■ Task to carry out
Copy out each line below verbatim, skipping any picture.

++++ Data extract

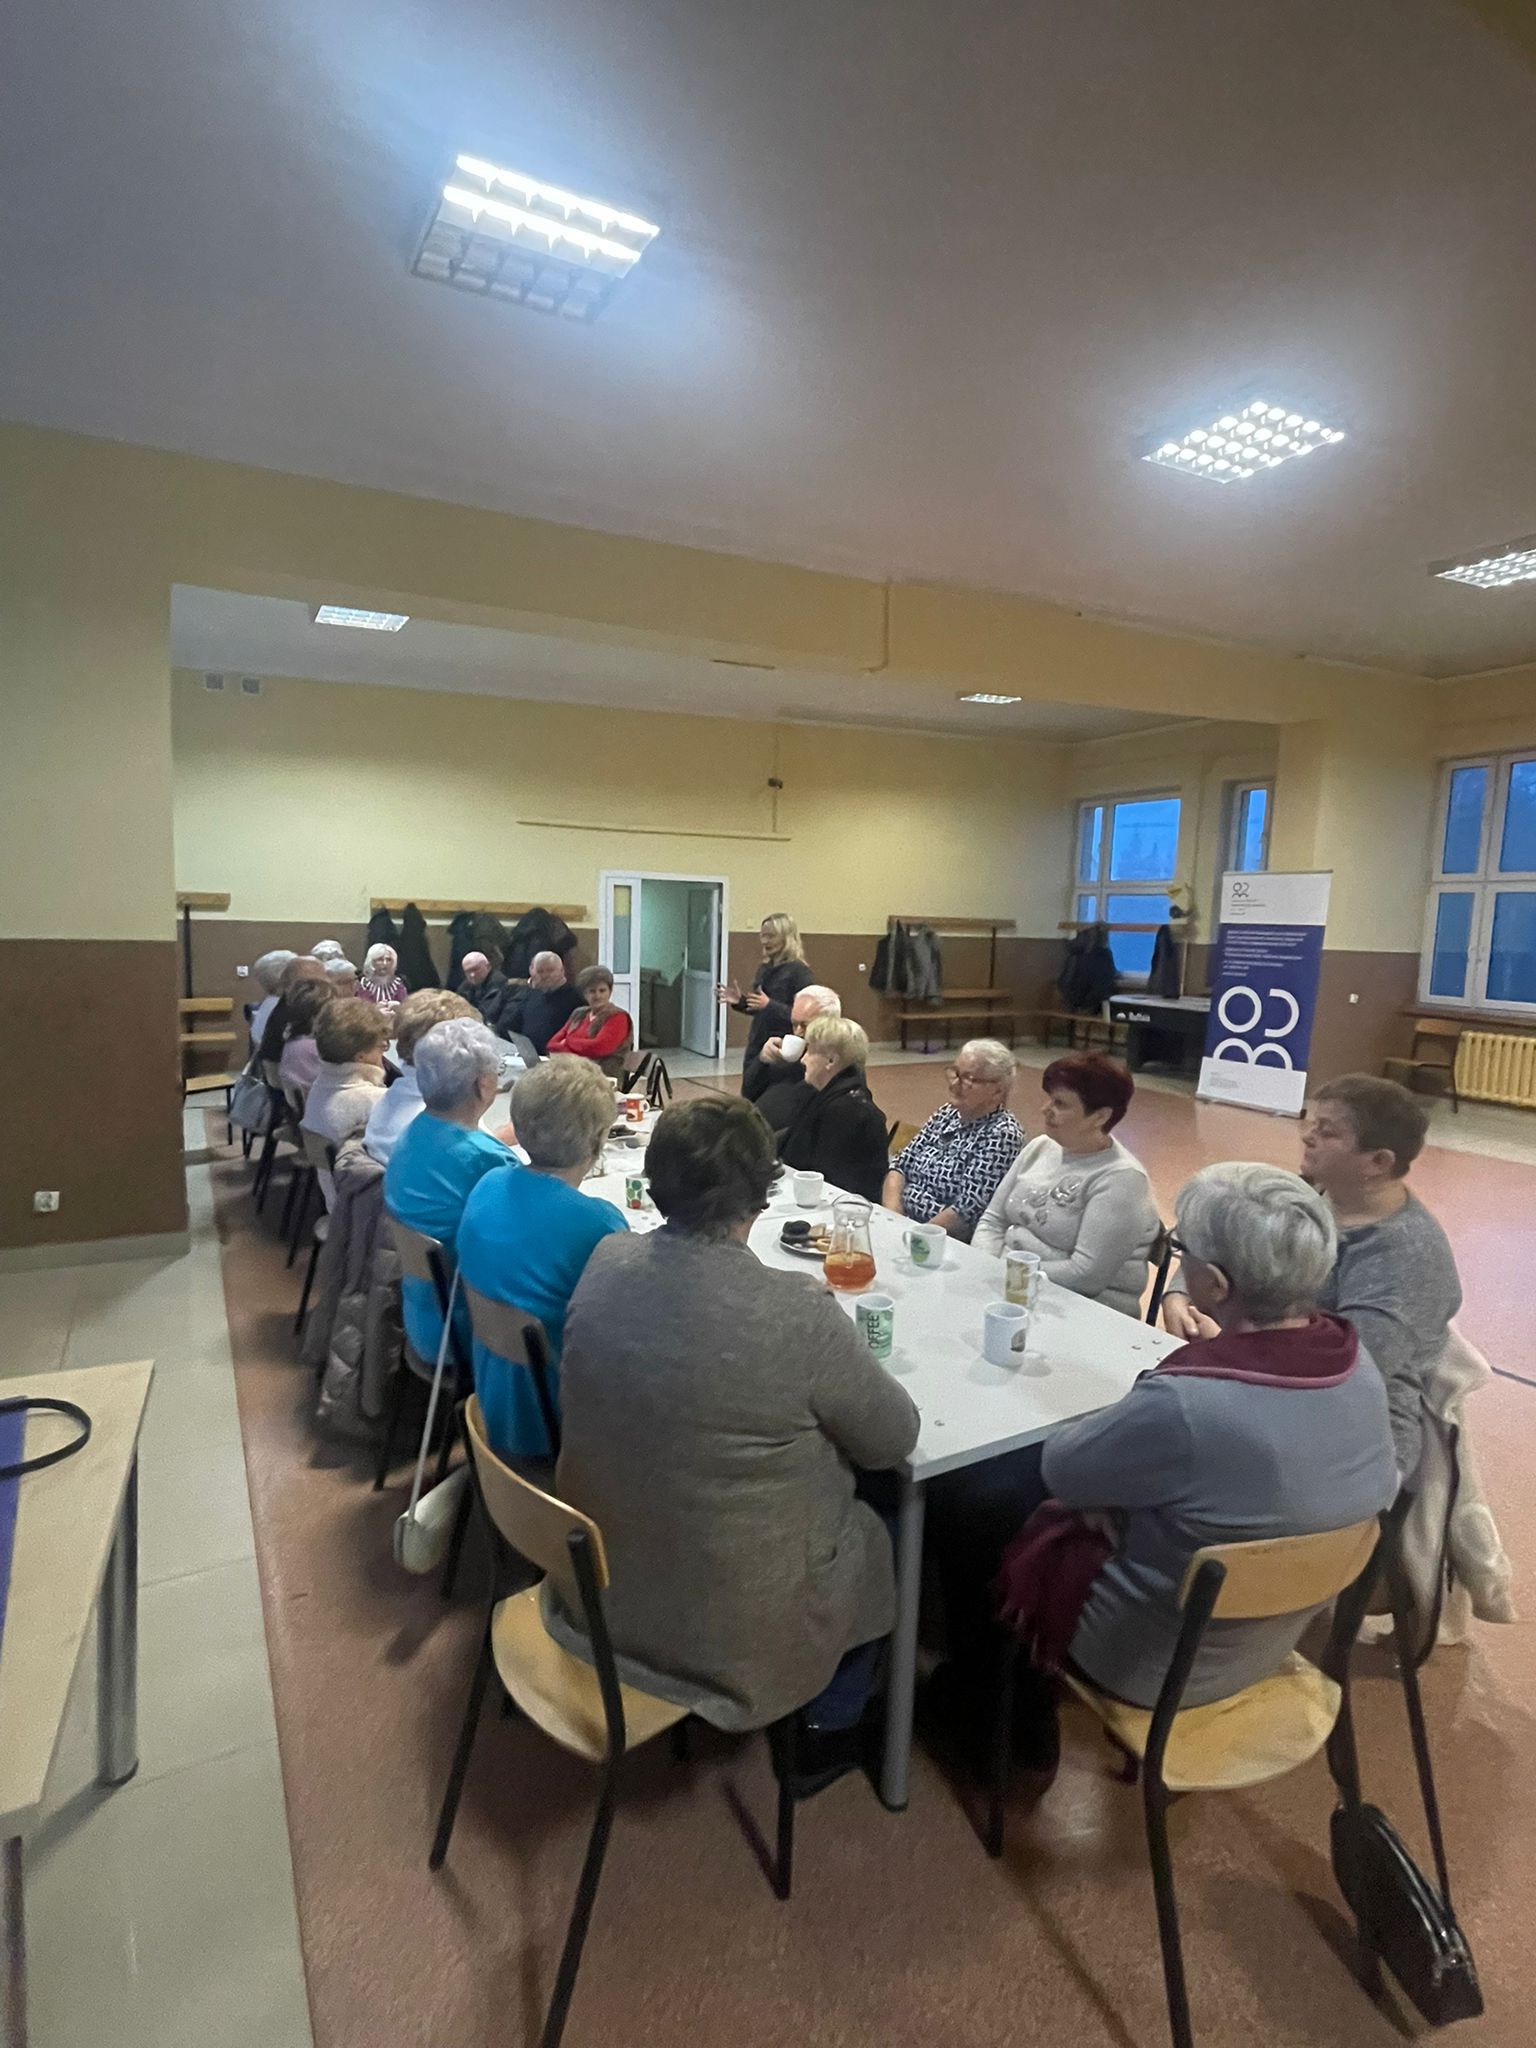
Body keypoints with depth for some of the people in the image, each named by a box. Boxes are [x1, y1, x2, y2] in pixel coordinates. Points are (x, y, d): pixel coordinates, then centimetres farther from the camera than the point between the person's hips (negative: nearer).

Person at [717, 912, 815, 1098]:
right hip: (756, 1046, 8)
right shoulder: (765, 969, 10)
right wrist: (739, 1002, 1)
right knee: (748, 1100, 11)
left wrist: (770, 1005, -28)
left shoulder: (799, 971, -12)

++++++++

■ Task response
Body keypoints with depth for some of the people in the image, each named by a box. Boxes are [x1, y1, x2, y2] in pixel coordinates. Points are (x, y, d): pixel coordinates, then centimetres farther from the camera than the point between the person's hips (negative: nearer).

Person at [717, 912, 815, 1098]:
right hip: (756, 1046, 8)
right shoulder: (765, 969, 10)
right wrist: (739, 1002, 1)
right knee: (748, 1100, 11)
left wrist: (770, 1005, -28)
left shoulder: (799, 971, -12)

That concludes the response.